Buğra yaralı dudaklarıyla kulağıma "Korktuğum başıma geldi." diye fısıldadı. Üzgünce baktım yara bere içindeki suretine. Maalesef ki yanımda ne bir mendil vardı ne de su. Fakat belki onu güvenli bir yere götürürüm umuduyla sırtıma almaya çalıştığımda birisi beni durdurdu. Omzumdaki elin sahibine baktım.

"Koray."

Kuzenimle aynı anda adını söylediğimizde Koray ciddi bir ifadeyle Buğra'yı kendine çekti ve bacaklarından tutarak sırtına aldı. Buğra çoktan kollarıyla onun omzuna tutunmuştu. Hiç zorlanmadan sırtındaki bedenle çoğu kişinin bakışı üstündeyken yavaşça kalabalığın arasından ilerledi. Atakan'ın önünden geçerken durdu.
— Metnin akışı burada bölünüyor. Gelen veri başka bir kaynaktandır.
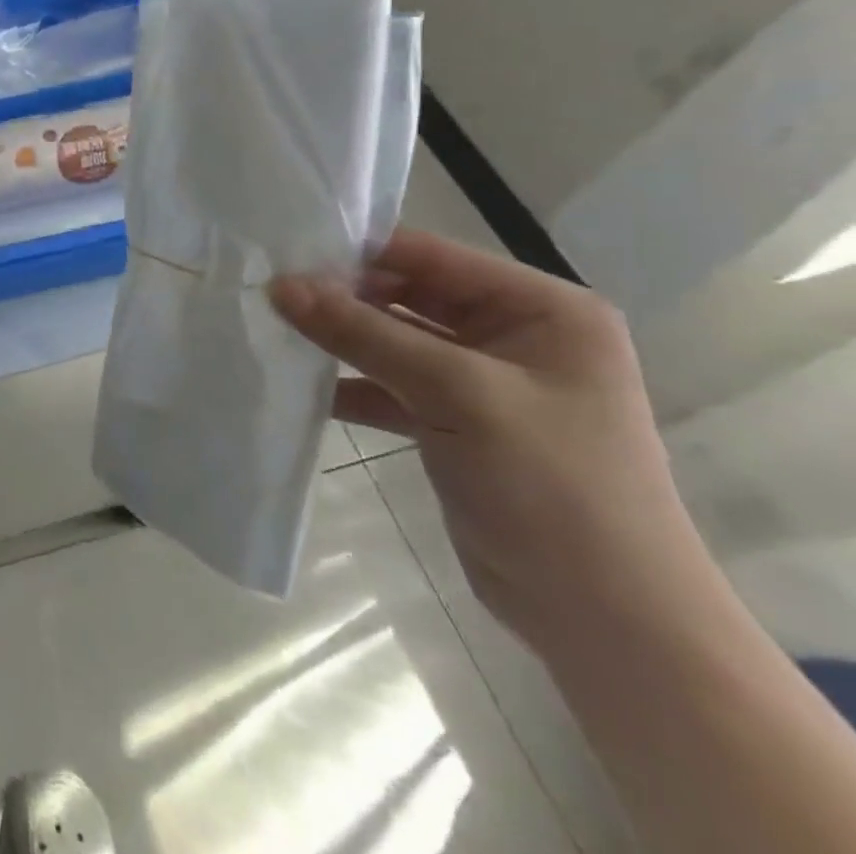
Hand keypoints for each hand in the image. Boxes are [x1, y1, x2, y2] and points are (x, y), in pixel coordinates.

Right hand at [269, 229, 705, 653]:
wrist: (607, 623)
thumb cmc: (553, 486)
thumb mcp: (456, 394)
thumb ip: (364, 333)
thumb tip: (280, 285)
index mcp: (542, 310)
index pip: (431, 256)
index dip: (357, 252)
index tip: (283, 255)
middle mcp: (514, 335)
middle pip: (407, 294)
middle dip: (341, 296)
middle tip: (268, 294)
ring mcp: (483, 382)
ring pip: (392, 340)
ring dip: (338, 339)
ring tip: (271, 330)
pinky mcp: (455, 423)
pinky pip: (389, 384)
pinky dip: (348, 383)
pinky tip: (299, 383)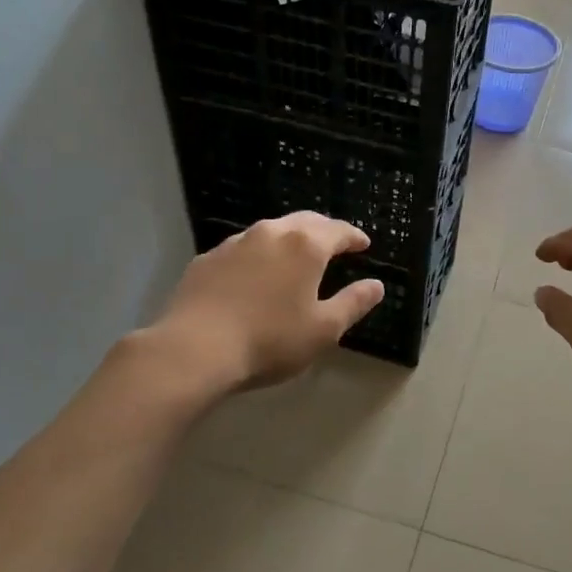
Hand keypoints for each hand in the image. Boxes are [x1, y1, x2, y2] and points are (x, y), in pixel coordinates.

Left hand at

"Benimle yüzleşmek için farklı yollar da vardı Atakan. Siktiğimin bir korkağı olarak davranmana gerek yoktu." Omuzuna başını gömmüş kuzenim sırtındayken kafasını arkasına çevirip bana baktı. "Merak etme, onu koruyacağım." dedi güven verircesine. Başımı onay vererek salladım. Sırada Batın'ı sakinleştirerek olayın daha fazla büyümemesini sağlamak vardı. Gerçi Atakan'ı biraz dövse fena olmazdı, içimin yağları erirdi.

Koray ve Buğra görüş alanımızdan çıktı. Koray'ın geldiği sokaktan tahminen ondan fazla kişi bize doğru gelmeye başladığında onların bizim tarafımızdan olduğunu hemen anladım. Daha doğrusu Koray'ın arkadaşları olduğunu. Zira aralarında okulda sürekli Koray ile beraber takıldığını gördüğüm kişiler vardı.

"Batın Abi, bir sıkıntı var mı?" dedi aralarından birisi, yanımıza vardıklarında. Batın tehlikeli bulduğum bir sırıtış sunarken dudaklarından tek bir sözcük döküldü. "Bitirin."

Ben ne olduğunu idrak edemeden iki taraf da birbirlerine girmeye başladığında kendimi olabildiğince geriye çekmeye çalıştım. Diğerlerinin arasına karışmayan sadece Batın, Atakan, Ünal ve ben kalmıştık. Batın derin bir nefes verdi ve kafasını geriye atarken saçlarını düzeltti. Sigara içmek ister gibi bir havası vardı. Yanına gitmeye yeltendiğimde birisi ona seslendi. Seslenen kişi Murat'tı. Ortalık o kadar karışmıştı ki herkesin arasından uzun boyuna rağmen onu görememiştim.

"Getirdin mi?" diye sordu Batın göz ucuyla ona bakarak. Murat başını salladı ve cebinden bir paket çıkararak ona uzattı. Batın paketten bir dal aldı ancak Murat'ın hemen ardından ona uzattığı çakmağının ateşini kullanmadı. Sadece sigara ile yetinerek kafasını salladı. Murat şaşkınlıkla paketi cebine koydu. Ateş olmadan sigarayı ne yapacaktı ki?

Ve onun ela gözleri tekrar beni buldu. Murat'ı ardında bırakarak benim olduğum tarafa doğru yürümeye başladı. Tam karşımda durduğunda yüzlerimiz birbirine yakındı. "Kibrit." diye tek kelimeyle niyetini gösterdi. Sersemliğimi üstümden atarak benimle bir bütün olmuş kibrit kutusunu cebimden çıkardım. Bir tanesini çıkartıp ona uzattım fakat almadı. "Sen yak." diye fısıldadığında nefesini tenimde hissetmiştim. Aceleyle kibriti yaktım. Dudaklarının arasındaki dala titreyen ellerimle ateşi uzatırken yutkundum. Sanki kibritin o küçücük ateşi sigaranın ucuyla birlikte beni de yakıyordu. Akşam karanlığında o küçük kibritin ışığı, sokak lambasından daha çok aydınlatıyordu bizi.

Beni yakan gerçekten kibrit miydi?

Batın sigarayı parmaklarının arasına alarak dudaklarından çektiğinde gri dumanı yüzüme gelmesin diye yere doğru üfledi. Aramızdaki mesafe az olduğu için duman bir şekilde beni bulmuştu. Kokusu o kadar da mide bulandırıcı değildi.

Yediği yumruklar, tekmeler yüzünden acı dolu inlemeler, karşısındakine olan nefretinden dolayı sinirle çıkan küfürler, bağırışlar... Etrafımızdaki kaosu resmen bir kenarda bırakmıştık. Benim gördüğüm tek kişi oydu, onun gördüğü tek kişi bendim. Batın tekrar kafasını kaldırdığında ona istemsizce yaklaştığımın farkında değildim.

Dudaklarımda hissettiğim baskı ve ağzıma gelen sigara tadı ile kendimi ona bırakmamı sağladı.